2

2.3K 246 25
                                    

Jimin hampir menangis ketika langkah kakinya memasuki ruang makan. Kedua matanya dapat melihat dengan jelas bagaimana ayah dan ibunya tengah menyantap sarapan pagi dengan penuh khidmat. Pun Isa duduk disebelah ibunyaㅡsesekali berbincang dan tertawa kecil.

Jantungnya berdentum menyenangkan begitu mengetahui fakta bahwa keluarganya masih hidup dan mampu tersenyum. Tidak seperti masa lalunya yang begitu rumit untuk dicerna akal sehat; kali ini ia tidak ingin semuanya kembali hancur seperti saat itu.

Ia berjanji akan memperbaiki keadaan.

Kesempatan kedua yang diberikan Tuhan tidak akan disia-siakannya.

Nyonya Park yang sibuk mengoles selai pada lembar roti, menoleh melihat pintu ruang makan. Kedua matanya melebar saat menemukan Jimin sudah berdiri kaku dengan wajah memerah menahan tangis. "Astaga, Jimin?!" Suara terkejutnya menyadarkan kepala keluarga serta Isa yang masih asyik mengunyah puding coklatnya.

Dia lantas berlari tergesa menghampiri Jimin. Gaun berwarna grey dengan hiasan butiran berlian kecil yang bertabur pada bagian rok bawah berbentuk ball gown itu membuat kesan cantik, mewah sekaligus memukau ketika Nyonya Park berlari mendekati anaknya. Meskipun pakaiannya terlihat berat, nyatanya wanita dewasa itu tidak merasa terhalangi untuk mendekati anaknya. Seakan sudah terbiasa, Nyonya Park dengan cepat meraih Jimin dan menghapus air matanya.

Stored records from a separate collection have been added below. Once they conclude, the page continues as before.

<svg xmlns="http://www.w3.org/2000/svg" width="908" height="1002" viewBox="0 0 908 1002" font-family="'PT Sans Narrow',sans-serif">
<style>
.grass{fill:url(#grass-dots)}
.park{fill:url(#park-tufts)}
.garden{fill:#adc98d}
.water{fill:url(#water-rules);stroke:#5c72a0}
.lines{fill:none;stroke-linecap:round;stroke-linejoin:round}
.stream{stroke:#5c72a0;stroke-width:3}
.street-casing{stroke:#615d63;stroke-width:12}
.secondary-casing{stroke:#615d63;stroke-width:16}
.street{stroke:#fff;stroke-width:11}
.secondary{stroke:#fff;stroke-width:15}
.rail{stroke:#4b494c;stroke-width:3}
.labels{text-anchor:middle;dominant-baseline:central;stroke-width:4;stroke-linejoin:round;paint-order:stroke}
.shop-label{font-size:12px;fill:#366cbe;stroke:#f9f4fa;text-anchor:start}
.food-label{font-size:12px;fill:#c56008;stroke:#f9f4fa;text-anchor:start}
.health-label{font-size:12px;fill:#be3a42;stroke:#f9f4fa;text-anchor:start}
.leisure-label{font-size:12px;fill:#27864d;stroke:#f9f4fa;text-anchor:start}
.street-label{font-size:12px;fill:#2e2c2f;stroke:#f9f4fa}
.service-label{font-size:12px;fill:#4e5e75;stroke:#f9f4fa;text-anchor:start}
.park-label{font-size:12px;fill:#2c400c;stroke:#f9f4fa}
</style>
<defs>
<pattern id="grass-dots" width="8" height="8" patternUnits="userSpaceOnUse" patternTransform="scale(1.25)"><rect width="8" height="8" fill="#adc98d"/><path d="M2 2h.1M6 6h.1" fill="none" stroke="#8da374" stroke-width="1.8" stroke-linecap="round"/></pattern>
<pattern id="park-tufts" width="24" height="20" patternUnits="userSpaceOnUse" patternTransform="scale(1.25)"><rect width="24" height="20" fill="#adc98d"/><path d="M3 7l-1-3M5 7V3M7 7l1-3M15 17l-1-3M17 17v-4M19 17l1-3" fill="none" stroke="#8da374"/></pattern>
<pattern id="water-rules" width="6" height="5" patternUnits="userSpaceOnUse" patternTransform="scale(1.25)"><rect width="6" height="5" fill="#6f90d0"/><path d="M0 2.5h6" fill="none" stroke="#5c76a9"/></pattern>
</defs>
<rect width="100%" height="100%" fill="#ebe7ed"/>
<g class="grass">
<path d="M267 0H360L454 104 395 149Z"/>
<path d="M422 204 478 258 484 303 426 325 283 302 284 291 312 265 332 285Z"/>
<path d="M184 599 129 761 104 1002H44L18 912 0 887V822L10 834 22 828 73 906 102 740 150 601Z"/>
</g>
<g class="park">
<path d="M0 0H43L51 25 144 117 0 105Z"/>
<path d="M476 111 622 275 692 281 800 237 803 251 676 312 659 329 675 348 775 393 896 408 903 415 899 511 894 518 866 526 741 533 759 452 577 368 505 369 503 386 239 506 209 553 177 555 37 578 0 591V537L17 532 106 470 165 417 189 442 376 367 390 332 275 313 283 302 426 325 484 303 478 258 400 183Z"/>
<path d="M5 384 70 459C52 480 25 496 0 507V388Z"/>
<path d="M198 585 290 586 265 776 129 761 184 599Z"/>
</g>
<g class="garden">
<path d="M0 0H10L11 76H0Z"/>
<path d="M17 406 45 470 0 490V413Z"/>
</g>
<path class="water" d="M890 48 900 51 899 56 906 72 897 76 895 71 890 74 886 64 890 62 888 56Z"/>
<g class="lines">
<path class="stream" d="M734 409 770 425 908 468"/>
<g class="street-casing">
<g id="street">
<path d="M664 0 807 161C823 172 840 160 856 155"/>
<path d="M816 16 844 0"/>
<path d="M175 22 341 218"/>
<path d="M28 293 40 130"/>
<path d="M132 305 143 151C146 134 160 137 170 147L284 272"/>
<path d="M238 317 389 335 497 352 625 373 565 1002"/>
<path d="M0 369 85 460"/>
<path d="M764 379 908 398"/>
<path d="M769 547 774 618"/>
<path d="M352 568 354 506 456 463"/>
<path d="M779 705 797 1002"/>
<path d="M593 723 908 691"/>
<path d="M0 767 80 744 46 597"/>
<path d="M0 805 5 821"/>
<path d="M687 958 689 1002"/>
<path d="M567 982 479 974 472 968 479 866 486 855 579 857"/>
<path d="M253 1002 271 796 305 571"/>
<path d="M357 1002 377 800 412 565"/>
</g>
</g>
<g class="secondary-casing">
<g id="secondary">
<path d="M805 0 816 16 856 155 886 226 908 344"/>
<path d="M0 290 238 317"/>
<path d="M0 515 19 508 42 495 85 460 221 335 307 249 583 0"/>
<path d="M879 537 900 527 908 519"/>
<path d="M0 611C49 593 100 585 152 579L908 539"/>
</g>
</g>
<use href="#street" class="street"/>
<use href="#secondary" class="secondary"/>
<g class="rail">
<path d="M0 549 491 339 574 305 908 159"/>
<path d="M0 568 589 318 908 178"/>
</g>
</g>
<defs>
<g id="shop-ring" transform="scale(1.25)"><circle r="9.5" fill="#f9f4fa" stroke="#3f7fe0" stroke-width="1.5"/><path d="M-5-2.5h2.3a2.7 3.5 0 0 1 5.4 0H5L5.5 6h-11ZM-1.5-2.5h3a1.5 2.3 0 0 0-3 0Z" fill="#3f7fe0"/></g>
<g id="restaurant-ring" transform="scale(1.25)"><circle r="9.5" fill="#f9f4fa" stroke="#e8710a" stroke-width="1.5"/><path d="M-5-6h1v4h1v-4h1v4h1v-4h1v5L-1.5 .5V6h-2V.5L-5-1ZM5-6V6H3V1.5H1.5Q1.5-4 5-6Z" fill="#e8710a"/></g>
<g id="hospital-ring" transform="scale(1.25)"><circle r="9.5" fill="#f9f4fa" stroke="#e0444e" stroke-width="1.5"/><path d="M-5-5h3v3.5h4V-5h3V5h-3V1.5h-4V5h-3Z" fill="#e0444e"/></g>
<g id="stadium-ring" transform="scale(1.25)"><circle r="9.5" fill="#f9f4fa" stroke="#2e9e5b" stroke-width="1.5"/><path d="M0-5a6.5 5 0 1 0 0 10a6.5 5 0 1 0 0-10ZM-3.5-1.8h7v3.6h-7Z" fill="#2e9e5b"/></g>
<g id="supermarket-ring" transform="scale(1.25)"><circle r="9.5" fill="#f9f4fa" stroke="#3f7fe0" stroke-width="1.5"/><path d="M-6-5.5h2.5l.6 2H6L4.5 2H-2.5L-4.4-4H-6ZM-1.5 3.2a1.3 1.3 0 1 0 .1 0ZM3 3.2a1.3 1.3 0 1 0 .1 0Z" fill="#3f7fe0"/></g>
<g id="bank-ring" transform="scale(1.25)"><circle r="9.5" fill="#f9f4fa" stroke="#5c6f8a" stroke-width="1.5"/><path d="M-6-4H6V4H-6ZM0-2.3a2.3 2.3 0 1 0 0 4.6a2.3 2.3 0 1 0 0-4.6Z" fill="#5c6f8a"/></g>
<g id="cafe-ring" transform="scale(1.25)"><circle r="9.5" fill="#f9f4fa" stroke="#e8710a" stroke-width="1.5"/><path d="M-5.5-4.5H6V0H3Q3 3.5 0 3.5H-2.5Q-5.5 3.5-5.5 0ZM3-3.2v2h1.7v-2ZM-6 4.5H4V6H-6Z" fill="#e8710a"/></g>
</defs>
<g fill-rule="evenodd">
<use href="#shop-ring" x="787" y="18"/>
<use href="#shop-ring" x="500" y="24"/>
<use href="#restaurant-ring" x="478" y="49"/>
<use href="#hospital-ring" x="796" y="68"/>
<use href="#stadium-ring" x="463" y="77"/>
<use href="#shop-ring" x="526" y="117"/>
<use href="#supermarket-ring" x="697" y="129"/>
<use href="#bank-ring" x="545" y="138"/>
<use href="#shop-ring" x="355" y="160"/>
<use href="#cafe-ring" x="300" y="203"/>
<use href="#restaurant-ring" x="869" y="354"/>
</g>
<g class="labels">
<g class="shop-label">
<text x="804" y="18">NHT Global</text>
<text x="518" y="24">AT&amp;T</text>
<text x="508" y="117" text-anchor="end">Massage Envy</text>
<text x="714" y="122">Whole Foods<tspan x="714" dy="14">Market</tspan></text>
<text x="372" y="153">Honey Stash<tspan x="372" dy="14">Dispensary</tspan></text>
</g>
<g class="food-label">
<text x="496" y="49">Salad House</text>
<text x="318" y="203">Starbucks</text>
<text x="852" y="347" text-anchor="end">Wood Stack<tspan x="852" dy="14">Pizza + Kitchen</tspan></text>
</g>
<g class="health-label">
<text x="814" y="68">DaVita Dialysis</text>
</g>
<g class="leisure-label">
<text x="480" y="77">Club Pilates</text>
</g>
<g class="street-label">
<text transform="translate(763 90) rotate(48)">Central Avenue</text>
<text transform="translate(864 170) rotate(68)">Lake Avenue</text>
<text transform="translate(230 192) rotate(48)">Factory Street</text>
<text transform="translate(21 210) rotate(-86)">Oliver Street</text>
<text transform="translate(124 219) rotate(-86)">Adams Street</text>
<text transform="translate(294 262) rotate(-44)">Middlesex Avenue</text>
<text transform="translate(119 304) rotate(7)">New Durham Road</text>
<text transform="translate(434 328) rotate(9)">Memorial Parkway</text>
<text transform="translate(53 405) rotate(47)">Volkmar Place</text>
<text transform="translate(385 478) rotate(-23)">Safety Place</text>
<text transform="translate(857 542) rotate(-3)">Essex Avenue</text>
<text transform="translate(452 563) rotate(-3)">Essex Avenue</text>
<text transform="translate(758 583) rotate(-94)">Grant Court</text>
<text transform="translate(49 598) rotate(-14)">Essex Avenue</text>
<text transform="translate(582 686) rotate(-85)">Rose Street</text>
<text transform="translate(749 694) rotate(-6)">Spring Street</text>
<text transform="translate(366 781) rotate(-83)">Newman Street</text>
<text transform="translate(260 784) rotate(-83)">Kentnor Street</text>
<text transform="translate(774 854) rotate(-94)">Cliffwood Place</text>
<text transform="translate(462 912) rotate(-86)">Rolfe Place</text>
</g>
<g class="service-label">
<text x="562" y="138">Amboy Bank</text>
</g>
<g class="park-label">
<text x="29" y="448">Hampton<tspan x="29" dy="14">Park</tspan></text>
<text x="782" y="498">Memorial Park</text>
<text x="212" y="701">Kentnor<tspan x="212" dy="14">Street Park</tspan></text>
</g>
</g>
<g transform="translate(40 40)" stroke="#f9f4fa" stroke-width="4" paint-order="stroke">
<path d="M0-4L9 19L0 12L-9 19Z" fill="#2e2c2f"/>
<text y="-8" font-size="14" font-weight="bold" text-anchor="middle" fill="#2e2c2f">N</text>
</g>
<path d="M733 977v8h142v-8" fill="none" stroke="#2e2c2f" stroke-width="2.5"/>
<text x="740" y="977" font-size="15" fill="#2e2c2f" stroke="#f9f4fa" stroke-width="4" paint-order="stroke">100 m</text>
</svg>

"Kenapa kau menangis? Ada apa Jimin?" Suara lembutnya segera menyambangi gendang telinga Jimin. Tangannya terus berusaha menghapus air mata anaknya meski kini wajahnya terlihat khawatir bercampur bingung. "Ada apa? Apa ada yang mengganggumu?"

Jimin tidak tahan. Semakin membiarkan air matanya mengalir begitu melihat ibunya dari jarak yang sedekat ini. Wanita yang telah melahirkannya itu masih membuka mata. Masih berbicara padanya dan masih bernapas teratur. Lalu tanpa kata, Jimin tiba-tiba meraih ibunya untuk dibawa masuk ke dalam pelukan. "Ibu!" Panggilnya sesenggukan. Kedua tangannya semakin mengeratkan pelukannya tanpa membiarkan ibunya bertanya lebih jauh. "Ibu!"

Tuan Park yang melihat adegan itu, segera meletakkan cangkir kopinya dan berjalan mendekati istri serta anaknya. Wajahnya sama bingungnya ketika bertukar pandang dengan istrinya. "Jimin? Ada apa?" Suaranya menggema ditengah isak tangis Jimin. Dibelakang Tuan Park, Isa sudah meremat ujung pakaian ayahnya dan menatap sedih pada kakaknya.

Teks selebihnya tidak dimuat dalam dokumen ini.